GIVEN TEXT

begin

With the inauguration of President-elect Donald Trump less than a month away, and the election receding into the rear view mirror, one thing is clear:

The scope of the Latino vote majority Democrats needed and expected to get was significantly less than in many earlier elections.

While outgoing President Obama has spent the last few weeks skirting this fact by whining about how Democrats didn’t turn out, the diluted Latino vote very possibly means he cost his party the White House.

That’s because Latinos, often taken for granted by national Democrats, have long memories.

By a large majority, they still are very reluctant to vote Republican because of the tarnish left on the GOP by former California Gov. Pete Wilson and the anti-illegal immigrant Prop. 187 he pushed so hard during his 1994 reelection campaign.

No wonder Latinos were well aware of Mr. Obama’s record on deportations: Over his first six years in office, he presided over the deportations of 2.1 million persons who lived in this country illegally. That is equal to one-fifth of the total estimated national population of the undocumented. It was a massive increase from the 1.1 million deported during the last five years of the Republican George W. Bush administration.

How Hillary Lost

How did this manifest in November? Exit polls of persons who had just voted showed that Democrat Hillary Clinton got only 65 percent of Latino votes to 29 percent for Mr. Trump.

Democrats generally need better than a 70 percent majority of Latino votes to win a national election. Republicans historically only need backing from 30 percent of those voters, which is where Mr. Trump came in.

By contrast, Mr. Obama got 71 percent of Latino votes in 2012 to 27 percent for Republican Mitt Romney. He handily won reelection in both the popular and electoral college votes.

It wasn’t the 2 percent increase in Latino votes for Mr. Trump over Mr. Romney that was key here.

end

PROBLEM REQUIREMENTS
Will you copy the article on the Latino vote between "That’s because Latinos, often" and "1994 reelection campaign.", inclusive? Work only from the article on the Latino vote.

GIVEN DATA
begin

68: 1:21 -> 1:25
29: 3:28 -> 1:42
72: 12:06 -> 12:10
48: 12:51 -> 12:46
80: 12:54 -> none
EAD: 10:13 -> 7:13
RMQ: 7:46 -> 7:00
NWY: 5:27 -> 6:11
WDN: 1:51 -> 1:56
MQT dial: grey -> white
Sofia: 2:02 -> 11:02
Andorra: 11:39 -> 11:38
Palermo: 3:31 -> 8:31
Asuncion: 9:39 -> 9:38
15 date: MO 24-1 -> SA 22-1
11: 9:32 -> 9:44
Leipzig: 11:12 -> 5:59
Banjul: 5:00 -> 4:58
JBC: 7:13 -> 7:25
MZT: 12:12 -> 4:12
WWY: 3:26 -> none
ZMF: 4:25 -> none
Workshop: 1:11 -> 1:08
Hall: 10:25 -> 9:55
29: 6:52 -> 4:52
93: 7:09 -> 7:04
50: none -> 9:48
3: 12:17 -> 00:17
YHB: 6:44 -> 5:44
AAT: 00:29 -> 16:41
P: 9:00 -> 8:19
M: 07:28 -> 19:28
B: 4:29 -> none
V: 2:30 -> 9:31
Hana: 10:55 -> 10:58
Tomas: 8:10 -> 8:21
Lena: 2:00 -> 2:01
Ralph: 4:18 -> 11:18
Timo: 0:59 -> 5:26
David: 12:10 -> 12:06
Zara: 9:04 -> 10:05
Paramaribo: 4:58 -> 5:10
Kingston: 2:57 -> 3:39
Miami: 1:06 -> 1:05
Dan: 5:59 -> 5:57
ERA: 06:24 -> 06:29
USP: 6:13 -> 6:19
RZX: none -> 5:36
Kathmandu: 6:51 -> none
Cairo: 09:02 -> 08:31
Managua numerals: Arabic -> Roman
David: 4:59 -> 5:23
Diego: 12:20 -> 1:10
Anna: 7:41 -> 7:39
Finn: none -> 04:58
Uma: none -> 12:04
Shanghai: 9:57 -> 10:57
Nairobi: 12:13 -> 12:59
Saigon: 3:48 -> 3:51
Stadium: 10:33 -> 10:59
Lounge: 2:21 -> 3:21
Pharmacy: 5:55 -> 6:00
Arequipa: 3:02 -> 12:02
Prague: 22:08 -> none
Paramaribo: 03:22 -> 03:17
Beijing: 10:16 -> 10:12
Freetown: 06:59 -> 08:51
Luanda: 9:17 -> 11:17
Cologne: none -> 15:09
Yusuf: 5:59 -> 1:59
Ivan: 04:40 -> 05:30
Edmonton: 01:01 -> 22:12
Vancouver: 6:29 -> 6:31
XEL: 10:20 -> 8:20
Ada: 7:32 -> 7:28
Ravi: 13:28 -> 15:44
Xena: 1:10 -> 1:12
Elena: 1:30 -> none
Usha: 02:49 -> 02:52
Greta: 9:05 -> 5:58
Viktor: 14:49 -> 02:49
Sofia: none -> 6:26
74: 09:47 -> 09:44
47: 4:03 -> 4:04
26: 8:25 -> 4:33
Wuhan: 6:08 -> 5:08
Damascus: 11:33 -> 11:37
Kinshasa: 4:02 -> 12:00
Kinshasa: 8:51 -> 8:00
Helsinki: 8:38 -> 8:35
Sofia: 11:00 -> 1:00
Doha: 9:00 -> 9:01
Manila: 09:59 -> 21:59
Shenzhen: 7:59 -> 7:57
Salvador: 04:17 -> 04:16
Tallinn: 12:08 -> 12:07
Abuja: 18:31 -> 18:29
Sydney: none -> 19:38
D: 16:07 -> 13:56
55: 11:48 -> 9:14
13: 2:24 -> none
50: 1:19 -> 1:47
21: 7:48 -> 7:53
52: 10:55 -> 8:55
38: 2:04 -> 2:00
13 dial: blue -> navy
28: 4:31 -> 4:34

end

ANSWER IN FULL
That’s because Latinos, often taken for granted by national Democrats, have long memories.

By a large majority, they still are very reluctant to vote Republican because of the tarnish left on the GOP by former California Gov. Pete Wilson and the anti-illegal immigrant Prop. 187 he pushed so hard during his 1994 reelection campaign.